When Karin Wang began her undergraduate studies in biomedical engineering, she did not anticipate that an introductory chemistry course would lead to collaborating with professors to create meshlike structures that help repair tissues in the body, like fixing hernias or damaged blood vessels. The experience was so rewarding that she continued to learn more about biomaterials and cell behavior, with the goal of one day running her own research lab where she could continue to ask questions about how our body maintains tissue homeostasis or drives disease progression.  

Today, her work focuses on how cells create their own matrix protein scaffold networks to close wounds or to facilitate fibrosis or metastasis. In her lab, she combines engineering, materials science and cell biology to create platforms and tools that help us see how cells and matrix networks behave together. Her aim is to understand and stop harmful interactions between cells and their environment, which could lead to conditions like fibrosis or cancer.  

Wang’s lab was recently awarded a Medical Research Program Grant from the W.W. Smith Charitable Trust to develop a platform that helps understand how signals from the surrounding tissue contribute to breast cancer spreading. 

Her research has been published in Nature Reviews Materials, Lab on a Chip, Advanced Drug Delivery Reviews and, most recently, the American Journal of Physiology-Cell Physiology. 

Courses taught: Introduction to Bioengineering, Mechanobiology and Bioengineering Graduate Seminar 

Advice for other women in STEM

“Find awesome mentors and friends, and make sure to put in the work to maintain a relationship with them. They are your network that will advocate for you, push you to overcome obstacles and celebrate successes with you.” 



Image of Irina Mitrea

Irina Mitrea  

Laura H. Carnell professor, Department of Mathematics, College of Science and Technology 

Research focus: Solving complex math problems using a method called singular integral operators 

How it started

Irina Mitrea has always been interested in mathematics and fascinated by every single effort to push the boundary of what is known and understood. As she advanced in her career, she worked with mega structures and focused on bringing together different areas of math that were once thought to be separate. Figuring out how geometry, analysis and algebra can work together in unison to solve partial differential equations and model physical phenomena has been a guiding light throughout Mitrea’s career. 

Today, she studies how different mathematical areas like harmonic analysis, partial differential equations and geometric measure theory come together. Her research focuses on solving complex math problems using a method called singular integral operators. 
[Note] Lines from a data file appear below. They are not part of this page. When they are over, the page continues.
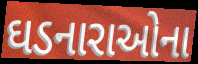
ઘડનારાઓનાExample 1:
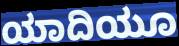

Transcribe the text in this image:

ಯಾದಿಯೂ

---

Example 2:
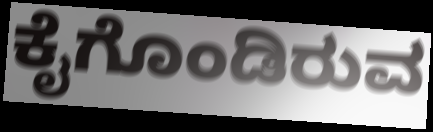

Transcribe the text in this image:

ಕೈಗೊಂಡಿರುವ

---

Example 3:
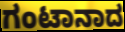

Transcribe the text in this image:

ಗಂಟಾನಾದ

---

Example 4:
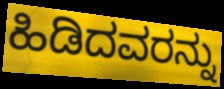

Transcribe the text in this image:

ಹಿಡಿದವರನ್ನು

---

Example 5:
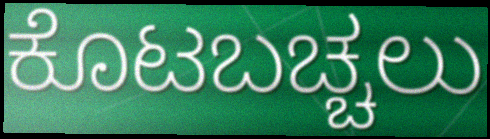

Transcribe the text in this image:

ಕೊಟಬಚ್ಚಲುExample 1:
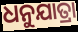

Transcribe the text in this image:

ଧନୁଯାତ୍ରା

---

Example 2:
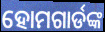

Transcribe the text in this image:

ହୋମଗାର୍ଡଙ୍କ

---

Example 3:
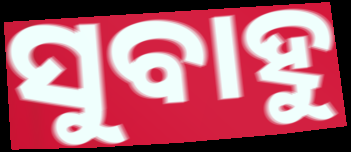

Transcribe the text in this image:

ସୁବାହୁ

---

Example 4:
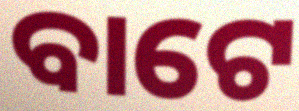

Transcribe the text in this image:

ବାଟେ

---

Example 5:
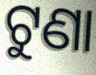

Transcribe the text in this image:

ଟୁଣାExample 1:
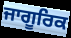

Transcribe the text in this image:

ਜਾਗੂਰਿਕ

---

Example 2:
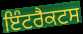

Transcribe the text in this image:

ਇੰਟਰੈਕਟਸ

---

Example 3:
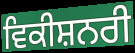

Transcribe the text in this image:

ਵਿਕੀਸ਼ਨਰੀ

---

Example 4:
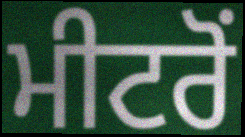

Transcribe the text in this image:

ਮੀਟਰੋਂ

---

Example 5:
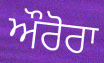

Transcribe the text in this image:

ਔਰੋਰਾ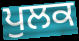
ਪੁਲਕ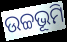
ଉଚ୍ଚଭୂମିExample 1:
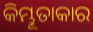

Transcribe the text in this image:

କିମ୍ଭୂତାକାର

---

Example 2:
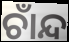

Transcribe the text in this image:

ଚାଁନ୍ଦ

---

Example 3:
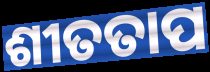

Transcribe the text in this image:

ଶୀତତାପ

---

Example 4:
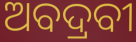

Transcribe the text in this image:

ଅବଦ୍ରବୀ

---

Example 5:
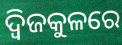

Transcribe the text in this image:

ଦ୍ୱିଜକୁଳରେ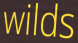
wildsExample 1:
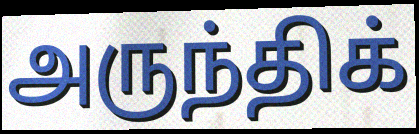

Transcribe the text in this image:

அருந்திக்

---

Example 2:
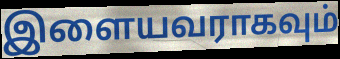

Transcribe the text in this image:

இளையவராகவும்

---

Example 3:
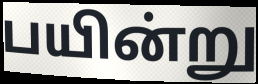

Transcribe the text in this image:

பயின்று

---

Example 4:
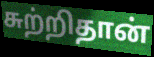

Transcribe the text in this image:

சுற்றிதான்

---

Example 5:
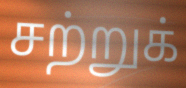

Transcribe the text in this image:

சற்றுக்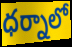
ధర్నాలోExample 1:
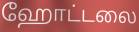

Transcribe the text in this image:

ஹோட்டலை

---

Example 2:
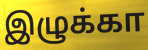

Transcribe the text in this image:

இழுக்கா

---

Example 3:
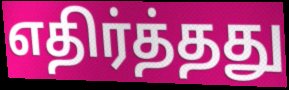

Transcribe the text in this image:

எதிர்த்தது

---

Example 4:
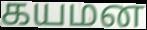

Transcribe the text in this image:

கயமன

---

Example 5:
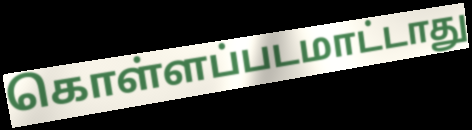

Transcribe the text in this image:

கொள்ளப்படமாட்டாது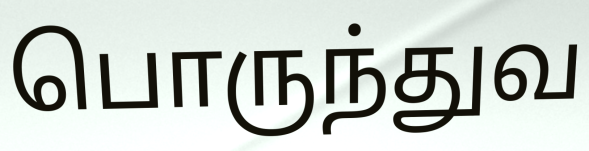
பொருந்துவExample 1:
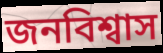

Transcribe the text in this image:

জনবিশ্বাস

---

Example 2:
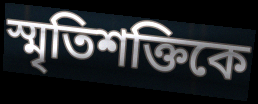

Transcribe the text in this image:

স্মৃতিশক্তিকে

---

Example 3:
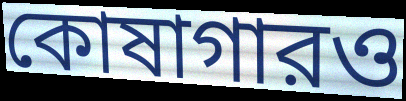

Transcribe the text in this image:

কোষাগারও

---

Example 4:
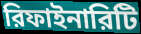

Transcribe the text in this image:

রিফাইনারিটি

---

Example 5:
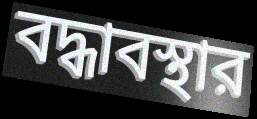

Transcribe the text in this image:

বদ্ধাবস্থার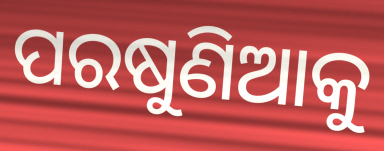
ପରଷୁଣିଆକୁ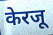
केरजू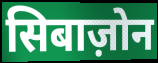
सिबाज़ोनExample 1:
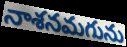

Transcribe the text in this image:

నాశనమగును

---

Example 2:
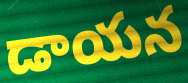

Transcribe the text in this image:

డాయన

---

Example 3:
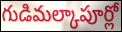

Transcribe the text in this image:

గుడిమల్కాపూర్లో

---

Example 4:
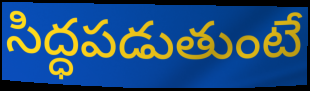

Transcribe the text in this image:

సిద్ధపడుతుంటే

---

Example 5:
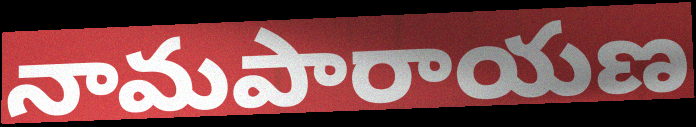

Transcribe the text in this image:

నామపారాయణ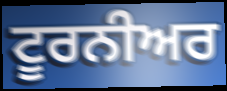
ਟੂਰਨੀਅਰ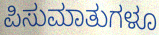
ಪಿಸುಮಾತುಗಳೂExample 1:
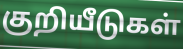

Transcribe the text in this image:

குறியீடுகள்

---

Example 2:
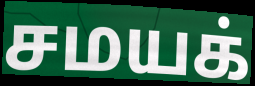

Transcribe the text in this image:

சமயக்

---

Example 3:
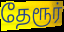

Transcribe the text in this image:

தேரூர்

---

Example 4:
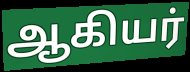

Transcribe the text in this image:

ஆகியர்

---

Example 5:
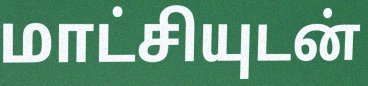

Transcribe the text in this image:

மாட்சியுடன்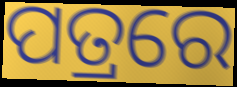
ପତ୍ରରେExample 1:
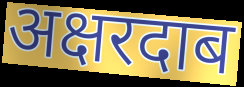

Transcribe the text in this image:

अक्षरदाब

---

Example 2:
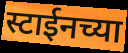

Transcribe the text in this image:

स्टाईनच्या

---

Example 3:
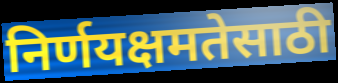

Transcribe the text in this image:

निर्णयक्षमतेसाठी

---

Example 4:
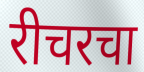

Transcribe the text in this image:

रीचरचा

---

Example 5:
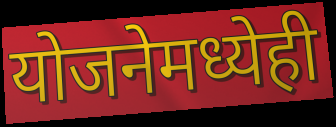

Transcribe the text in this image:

योजनेमध्येही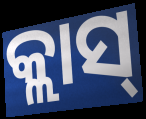
କ୍ଲାସ୍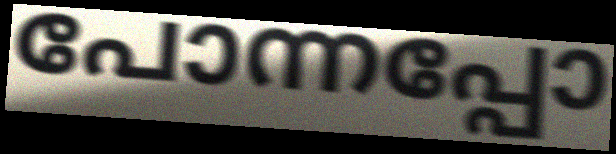
പോന്നപ്പോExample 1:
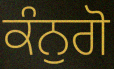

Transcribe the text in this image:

ਕੰਨੁਗੋ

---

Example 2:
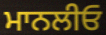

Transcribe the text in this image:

ਮਾਨਲੀਓ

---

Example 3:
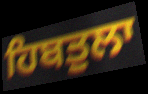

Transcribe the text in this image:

ਹਿਬਤੁਲਾ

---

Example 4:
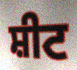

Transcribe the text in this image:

ਸ਼ੀਟ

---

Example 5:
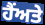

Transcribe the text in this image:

ਹੈਂਅਤੇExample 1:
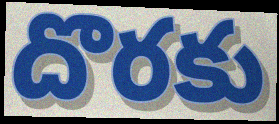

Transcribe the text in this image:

దొరకు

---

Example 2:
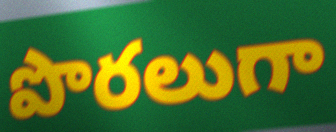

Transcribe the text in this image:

పొరలుగా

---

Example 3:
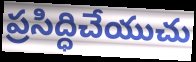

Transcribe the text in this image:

ప్రసిద్ధిచేయుచు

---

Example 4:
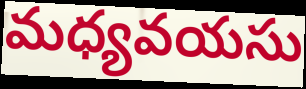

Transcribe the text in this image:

మధ్యవయసు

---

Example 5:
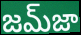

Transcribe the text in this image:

జమ్‌జా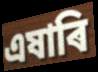
এষাৰিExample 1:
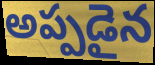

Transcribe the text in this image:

అప్పడైన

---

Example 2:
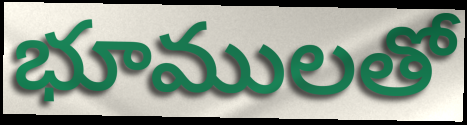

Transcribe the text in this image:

భూములతో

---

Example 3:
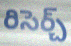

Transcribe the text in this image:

రిసెర్చ్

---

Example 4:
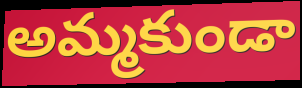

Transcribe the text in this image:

అమ్మకుండా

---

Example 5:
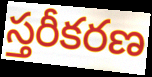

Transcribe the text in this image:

స్తరీకరణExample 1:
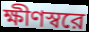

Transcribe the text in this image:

ক্ষীণস্বরে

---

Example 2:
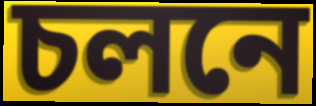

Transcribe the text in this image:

চলনে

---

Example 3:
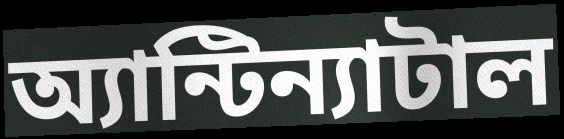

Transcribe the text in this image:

অ্যান্টিন্যাটাল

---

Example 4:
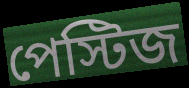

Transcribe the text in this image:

পেস্টিজ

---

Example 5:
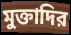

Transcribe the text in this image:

মুক্তাদিরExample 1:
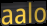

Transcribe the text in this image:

aalo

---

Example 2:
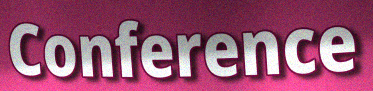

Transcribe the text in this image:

Conference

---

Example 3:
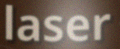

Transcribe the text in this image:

laser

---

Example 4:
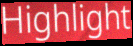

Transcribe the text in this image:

Highlight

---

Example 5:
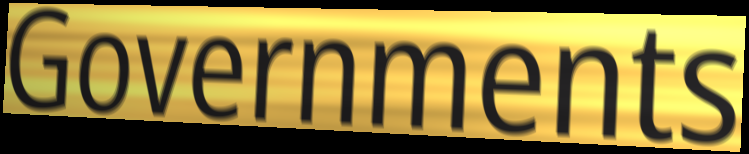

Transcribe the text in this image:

Governments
She has had more than 60 research articles published in top journals such as Advances in Mathematics, Analysis and PDE, Notices of the American Mathematical Society, and the Journal of Functional Analysis. She also recently published the Geometric Harmonic Analysis five volume series, a monumental mathematical tour de force which has been 15 years in the making. The series introduces a new and sophisticated theory for answering very difficult mathematics questions, and she expects it to serve as a platform for future research at the crossroads between geometry and harmonic analysis. 
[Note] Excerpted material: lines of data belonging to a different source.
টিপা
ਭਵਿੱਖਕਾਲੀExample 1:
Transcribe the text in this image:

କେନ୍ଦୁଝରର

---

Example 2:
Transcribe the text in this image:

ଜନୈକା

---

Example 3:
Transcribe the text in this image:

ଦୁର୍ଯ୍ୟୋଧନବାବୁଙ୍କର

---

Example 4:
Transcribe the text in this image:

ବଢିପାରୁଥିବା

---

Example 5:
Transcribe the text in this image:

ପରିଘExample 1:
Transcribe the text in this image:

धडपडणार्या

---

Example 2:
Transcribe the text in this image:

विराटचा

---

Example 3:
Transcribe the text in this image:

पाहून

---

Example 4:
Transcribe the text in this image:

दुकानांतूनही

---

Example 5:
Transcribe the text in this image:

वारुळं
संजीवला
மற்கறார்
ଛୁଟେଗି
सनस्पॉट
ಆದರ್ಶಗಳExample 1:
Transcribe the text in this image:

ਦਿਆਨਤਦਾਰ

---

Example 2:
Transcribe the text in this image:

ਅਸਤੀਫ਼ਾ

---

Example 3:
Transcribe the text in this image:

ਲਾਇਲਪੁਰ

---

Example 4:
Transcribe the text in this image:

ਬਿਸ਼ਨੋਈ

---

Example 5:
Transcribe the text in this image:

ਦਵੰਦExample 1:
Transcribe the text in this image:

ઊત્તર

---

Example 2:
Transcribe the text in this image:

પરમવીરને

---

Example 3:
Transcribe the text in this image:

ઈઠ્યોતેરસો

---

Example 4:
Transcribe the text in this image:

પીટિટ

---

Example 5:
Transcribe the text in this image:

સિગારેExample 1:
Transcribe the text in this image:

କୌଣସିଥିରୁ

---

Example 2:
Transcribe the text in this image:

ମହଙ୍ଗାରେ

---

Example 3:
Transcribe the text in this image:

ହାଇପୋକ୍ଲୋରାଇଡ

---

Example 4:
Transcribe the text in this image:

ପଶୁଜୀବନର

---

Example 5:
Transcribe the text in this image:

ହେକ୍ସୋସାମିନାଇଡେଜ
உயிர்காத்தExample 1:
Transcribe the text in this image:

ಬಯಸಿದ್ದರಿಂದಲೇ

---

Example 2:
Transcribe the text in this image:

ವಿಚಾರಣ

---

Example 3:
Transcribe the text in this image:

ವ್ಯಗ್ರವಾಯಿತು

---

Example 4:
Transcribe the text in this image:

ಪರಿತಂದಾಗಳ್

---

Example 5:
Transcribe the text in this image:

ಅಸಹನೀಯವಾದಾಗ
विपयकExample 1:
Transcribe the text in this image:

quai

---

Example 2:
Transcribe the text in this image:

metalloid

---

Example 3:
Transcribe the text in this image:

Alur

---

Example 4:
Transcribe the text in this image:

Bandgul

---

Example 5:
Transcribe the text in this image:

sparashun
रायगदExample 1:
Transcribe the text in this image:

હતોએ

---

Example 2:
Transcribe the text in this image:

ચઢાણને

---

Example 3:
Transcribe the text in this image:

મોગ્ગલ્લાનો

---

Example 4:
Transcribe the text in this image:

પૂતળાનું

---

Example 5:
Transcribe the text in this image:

Courses taught: Advanced Calculus I and II, Partial Differential Equations, Singular Integrals for Elliptic Boundary Value Problems, and Harmonic Analysis 

Advice for other women in STEM

“Believe in yourself and always take initiative. Good things come from being proactive. Be aware that even what turns out in the end to be a bright idea starts really small and takes a lot of time to develop. Nurture those small thoughts and intuitions until they are fully formed. And surround yourself with people who support you and inspire you. I personally am so hopeful seeing the extraordinary talent of the younger generation of women in mathematics and so grateful for the work they do every day to help redraw professional norms for a more inclusive and diverse mathematical community.”